The idea that the guy revealing a complete lack of security is committing a crime is like saying a guy informing someone that they're naked is guilty of forcibly stripping that person. Or that telling someone there's a giant red button that drains the landlord's bank account is guilty of pressing it. Maybe they should remove the giant red button?! Or at least put it in a locked room?
Not in Canada. Bring that the article mentioned Vancouver. For us it'd be Section 342.1/2 of the CCC.
It is, like getting into a home with open doors without the consent of the inhabitants.
Which is keeping away only the honest and polite persons.
Jesus. The whole system seems to have been designed to maximise the damage that can be caused with minimal effort.
Why are these admin pages web findable? Why is there a public database of them? Why have they tried so hard to make it so accessible? Why is there no security? Arrrrrgggh.
Exposing a loophole in the best way. Great job
I just tried it (via Tor) and was able to get into the first 5 that duckduckgo found.
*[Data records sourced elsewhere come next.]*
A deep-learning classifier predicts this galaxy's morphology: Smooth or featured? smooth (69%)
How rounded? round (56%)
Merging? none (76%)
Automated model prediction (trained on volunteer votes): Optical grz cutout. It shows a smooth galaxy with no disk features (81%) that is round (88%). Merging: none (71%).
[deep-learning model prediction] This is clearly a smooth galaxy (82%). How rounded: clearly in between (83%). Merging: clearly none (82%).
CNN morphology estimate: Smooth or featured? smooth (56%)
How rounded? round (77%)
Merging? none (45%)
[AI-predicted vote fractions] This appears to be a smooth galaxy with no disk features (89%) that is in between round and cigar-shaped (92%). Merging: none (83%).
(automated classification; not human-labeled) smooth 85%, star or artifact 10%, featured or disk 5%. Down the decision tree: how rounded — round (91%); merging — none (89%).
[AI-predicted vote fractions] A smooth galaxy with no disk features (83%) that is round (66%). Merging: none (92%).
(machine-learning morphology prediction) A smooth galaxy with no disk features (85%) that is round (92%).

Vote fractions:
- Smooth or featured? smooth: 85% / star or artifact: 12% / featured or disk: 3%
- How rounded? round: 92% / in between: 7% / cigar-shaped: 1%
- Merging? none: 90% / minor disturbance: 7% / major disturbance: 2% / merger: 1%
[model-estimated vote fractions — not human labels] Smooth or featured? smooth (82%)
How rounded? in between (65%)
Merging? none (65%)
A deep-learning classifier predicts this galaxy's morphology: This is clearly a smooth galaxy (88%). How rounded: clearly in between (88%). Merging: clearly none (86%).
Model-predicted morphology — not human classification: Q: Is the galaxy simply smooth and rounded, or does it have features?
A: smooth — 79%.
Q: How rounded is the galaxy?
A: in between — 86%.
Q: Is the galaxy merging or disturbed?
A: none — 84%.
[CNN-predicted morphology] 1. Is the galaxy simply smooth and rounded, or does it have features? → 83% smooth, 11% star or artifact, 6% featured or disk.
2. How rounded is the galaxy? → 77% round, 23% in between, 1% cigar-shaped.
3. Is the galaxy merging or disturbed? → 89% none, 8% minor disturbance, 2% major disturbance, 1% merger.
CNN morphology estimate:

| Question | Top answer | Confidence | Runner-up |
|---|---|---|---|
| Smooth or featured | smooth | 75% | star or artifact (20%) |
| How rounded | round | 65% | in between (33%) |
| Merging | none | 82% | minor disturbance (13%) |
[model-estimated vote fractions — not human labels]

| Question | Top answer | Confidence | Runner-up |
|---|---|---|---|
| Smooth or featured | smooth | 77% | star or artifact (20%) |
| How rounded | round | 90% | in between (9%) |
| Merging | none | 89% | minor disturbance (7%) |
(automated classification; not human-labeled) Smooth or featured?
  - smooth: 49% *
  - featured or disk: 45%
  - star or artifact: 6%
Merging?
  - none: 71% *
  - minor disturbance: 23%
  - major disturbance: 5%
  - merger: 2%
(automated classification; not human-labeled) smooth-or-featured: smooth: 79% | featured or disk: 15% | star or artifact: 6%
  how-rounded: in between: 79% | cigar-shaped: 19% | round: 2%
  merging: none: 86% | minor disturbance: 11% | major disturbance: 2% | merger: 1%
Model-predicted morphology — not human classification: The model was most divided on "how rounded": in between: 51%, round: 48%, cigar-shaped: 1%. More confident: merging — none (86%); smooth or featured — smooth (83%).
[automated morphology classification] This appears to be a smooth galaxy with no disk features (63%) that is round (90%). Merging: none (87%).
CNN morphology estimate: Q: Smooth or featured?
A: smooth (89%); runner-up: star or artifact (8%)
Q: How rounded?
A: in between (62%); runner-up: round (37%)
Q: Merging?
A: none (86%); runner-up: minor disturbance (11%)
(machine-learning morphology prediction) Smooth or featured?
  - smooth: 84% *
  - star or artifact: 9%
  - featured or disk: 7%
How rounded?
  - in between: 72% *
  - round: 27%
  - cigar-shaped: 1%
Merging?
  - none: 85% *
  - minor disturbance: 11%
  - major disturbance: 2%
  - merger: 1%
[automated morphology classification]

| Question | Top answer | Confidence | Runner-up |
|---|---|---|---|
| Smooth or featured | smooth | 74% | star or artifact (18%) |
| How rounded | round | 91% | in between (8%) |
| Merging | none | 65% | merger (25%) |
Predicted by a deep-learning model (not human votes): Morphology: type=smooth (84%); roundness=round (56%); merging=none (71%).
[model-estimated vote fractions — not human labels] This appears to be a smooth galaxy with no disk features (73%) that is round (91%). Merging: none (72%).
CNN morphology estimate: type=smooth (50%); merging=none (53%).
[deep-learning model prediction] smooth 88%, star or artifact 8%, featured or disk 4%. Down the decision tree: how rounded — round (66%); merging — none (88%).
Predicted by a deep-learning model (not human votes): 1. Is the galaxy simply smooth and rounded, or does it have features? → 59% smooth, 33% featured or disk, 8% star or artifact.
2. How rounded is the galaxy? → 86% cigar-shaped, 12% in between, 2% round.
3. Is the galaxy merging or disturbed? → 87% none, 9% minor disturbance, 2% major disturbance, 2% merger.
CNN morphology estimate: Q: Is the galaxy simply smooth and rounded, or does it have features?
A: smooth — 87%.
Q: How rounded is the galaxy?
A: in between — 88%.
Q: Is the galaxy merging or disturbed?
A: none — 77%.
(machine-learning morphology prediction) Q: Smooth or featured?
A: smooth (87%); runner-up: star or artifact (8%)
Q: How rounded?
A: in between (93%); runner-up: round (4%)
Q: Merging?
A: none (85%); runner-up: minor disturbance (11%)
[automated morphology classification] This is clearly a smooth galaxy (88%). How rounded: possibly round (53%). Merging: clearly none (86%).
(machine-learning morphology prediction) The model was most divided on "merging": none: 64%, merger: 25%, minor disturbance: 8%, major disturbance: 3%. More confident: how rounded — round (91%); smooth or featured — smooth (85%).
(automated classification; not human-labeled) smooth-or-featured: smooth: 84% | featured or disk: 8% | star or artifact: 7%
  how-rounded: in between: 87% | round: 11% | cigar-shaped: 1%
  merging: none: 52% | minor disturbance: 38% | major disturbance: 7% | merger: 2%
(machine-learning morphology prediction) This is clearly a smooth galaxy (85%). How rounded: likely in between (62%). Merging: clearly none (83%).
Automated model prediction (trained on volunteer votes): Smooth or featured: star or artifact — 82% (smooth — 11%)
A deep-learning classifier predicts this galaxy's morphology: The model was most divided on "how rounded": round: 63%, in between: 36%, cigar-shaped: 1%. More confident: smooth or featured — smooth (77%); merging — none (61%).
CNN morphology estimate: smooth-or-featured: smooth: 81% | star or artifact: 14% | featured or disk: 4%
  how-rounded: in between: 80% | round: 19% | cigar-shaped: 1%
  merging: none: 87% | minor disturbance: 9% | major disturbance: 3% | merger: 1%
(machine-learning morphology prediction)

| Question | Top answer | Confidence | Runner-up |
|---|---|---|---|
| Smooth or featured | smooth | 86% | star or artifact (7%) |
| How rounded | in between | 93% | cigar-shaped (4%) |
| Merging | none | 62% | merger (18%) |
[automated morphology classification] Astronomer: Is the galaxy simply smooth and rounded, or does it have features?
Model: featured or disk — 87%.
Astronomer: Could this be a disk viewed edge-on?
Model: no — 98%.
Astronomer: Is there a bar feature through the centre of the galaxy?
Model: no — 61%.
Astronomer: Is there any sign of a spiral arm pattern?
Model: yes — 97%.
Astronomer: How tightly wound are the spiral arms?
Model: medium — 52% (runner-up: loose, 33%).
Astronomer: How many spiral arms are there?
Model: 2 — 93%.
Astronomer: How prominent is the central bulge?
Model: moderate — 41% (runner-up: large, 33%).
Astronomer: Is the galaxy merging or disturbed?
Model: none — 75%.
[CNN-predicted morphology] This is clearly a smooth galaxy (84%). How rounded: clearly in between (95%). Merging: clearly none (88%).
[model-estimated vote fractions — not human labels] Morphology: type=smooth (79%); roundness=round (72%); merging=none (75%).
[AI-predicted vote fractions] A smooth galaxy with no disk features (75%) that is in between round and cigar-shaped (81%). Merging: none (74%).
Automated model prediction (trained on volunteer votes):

Someone had been there before me and (apparently) changed names of things. (I looked but didn't touch.)
> fortran77 5 hours ago:
> I just tried it (via Tor) [...]
Opsec: Failed
Well, I still have plausible deniability if other people tried it via Tor, too.
You can get in the building with a bit of social engineering. I live in an apartment complex. Put on a DHL or Dominos cap and nobody cares. It's your front door lock that is the real barrier.
Nowadays you don't even need that. Just carry a brown paper bag. Every mid-large sized building gets a food delivery every 5 minutes, and no one looks twice.
Interesting story but a CVE for this is a bit melodramatic and why no one takes security folk seriously (cry wolf too many times).
OpenWRT ships with no password at all (!) with full root access on default install. The situation is the same: they politely suggest you change it from the default (blank) password but do not force you to do so.
By this logic every OpenWRT install (and many other softwares) dating back many years should be subject to CVE.
Yup, worth a CWE but not a CVE.
I assume you have to be on that network to access the login. I'm 95% sure it the UI/admin is not accessible to the internet by default... but also, yes that shit should be way better. Even Comcast and other ISPs have done better than this for a decade or more now.